Aber irgendwie verblasst dieser sozialkritische Gedanke hinter dem Rauschen der Fontäne im großen Teich vor dem Hotel, wo man sich dem Nichtstun auf der großen Terrasse über dem gepflegten Park mit leichtem Herzen hingibt.

Die Küche ist ebenso engagiert wie seriös, hat aber nicht mehr das 2-Stern-Niveau des vor zwei Jahren gegangenen Küchenchefs, dessen kulinarische Vorstöße in die Avantgardküche eine Attraktion eigener Güte darstellten. Dennoch fühlt man sich in diesem Haus mit seinen großen, hellen Zimmern bestens aufgehoben.
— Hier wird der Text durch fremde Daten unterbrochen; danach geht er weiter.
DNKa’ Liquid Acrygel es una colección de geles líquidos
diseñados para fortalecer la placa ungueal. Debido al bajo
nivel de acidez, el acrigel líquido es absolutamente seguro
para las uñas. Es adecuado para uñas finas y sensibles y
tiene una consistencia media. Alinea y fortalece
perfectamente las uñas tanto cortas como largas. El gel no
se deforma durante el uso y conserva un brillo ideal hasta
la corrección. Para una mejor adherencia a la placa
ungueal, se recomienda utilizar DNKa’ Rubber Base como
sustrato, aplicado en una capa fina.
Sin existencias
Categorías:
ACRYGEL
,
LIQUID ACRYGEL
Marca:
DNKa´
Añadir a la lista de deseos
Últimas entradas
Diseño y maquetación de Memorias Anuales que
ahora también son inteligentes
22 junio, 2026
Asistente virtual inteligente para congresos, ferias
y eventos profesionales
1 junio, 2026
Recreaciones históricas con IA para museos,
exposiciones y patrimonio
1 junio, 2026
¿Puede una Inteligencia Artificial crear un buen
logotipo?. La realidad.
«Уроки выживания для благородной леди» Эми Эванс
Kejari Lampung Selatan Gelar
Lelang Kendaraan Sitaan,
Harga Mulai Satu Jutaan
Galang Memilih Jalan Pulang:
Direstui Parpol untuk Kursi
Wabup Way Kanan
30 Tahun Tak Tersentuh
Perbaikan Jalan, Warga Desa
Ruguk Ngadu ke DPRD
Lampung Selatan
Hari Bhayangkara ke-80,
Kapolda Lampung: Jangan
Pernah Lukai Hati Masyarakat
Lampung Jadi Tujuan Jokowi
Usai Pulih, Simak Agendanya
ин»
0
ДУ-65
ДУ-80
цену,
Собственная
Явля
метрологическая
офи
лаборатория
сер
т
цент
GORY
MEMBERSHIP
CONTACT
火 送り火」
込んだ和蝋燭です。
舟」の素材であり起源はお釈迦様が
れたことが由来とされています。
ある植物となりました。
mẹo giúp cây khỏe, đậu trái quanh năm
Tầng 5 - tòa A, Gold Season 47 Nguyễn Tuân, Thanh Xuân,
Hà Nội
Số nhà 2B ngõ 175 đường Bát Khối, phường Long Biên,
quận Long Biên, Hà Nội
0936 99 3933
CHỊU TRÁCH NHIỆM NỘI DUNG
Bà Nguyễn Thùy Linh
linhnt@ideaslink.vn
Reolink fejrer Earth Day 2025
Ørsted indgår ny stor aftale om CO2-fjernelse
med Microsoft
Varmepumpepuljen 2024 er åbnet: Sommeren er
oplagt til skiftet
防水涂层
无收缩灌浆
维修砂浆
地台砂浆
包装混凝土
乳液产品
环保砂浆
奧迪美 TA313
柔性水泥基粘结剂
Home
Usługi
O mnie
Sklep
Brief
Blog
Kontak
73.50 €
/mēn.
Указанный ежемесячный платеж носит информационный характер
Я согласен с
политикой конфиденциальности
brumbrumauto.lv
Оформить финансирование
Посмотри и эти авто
Bremen hatte außer dem Parkhotel nie ein gastronomisches Glanzlicht, wenn man von Grasshoff einmal absieht, diese gelungene Imitation eines Pariser Bistros, wo die Gäste seit Jahren glücklich in der Dekoration eines Feinkostladens sitzen und Königsberger Klopse und andere Beispiele der klassischen Küche essen.

Und das Trinken nicht zu vergessen! Die Bremer Hedonisten stört die Bedeutung des Grünkohls als regionales Traditionsessen nicht im geringsten. Ob sie dem von mir wenig geschätzten Wintergemüse mit Schnaps, Bier oder Portwein zu Leibe rücken, habe ich nie erkunden wollen. Die Weinkarten jedenfalls sind hier in Deutschlands Norden beeindruckend, das zuständige Personal ist äußerst sachverständig. Trotzdem überrascht es, ein so eindrucksvolles Prunkstück zu entdecken wie den großen Glasschrank im Park Hotel, der gefüllt ist mit den hellgelben bis hellbraunen Weinen eines einzigen Weinguts: hier lagern mehr Jahrgänge des Château d’Yquem, als die meisten Weintrinker normalerweise auch nur zu sehen bekommen. Da überrascht es dann kaum noch, dass der Ratskeller im Alten Rathaus (wo man in Nischen sitzen kann wie in Beichtstühlen) sich rühmt, den größten Bestand an deutschen Weinen zu besitzen. Wer dem begeisterten Kellermeister und Wein-Freak Karl-Josef Krötz nur zehn Minuten zuhört, wird nicht wagen, daran zu zweifeln.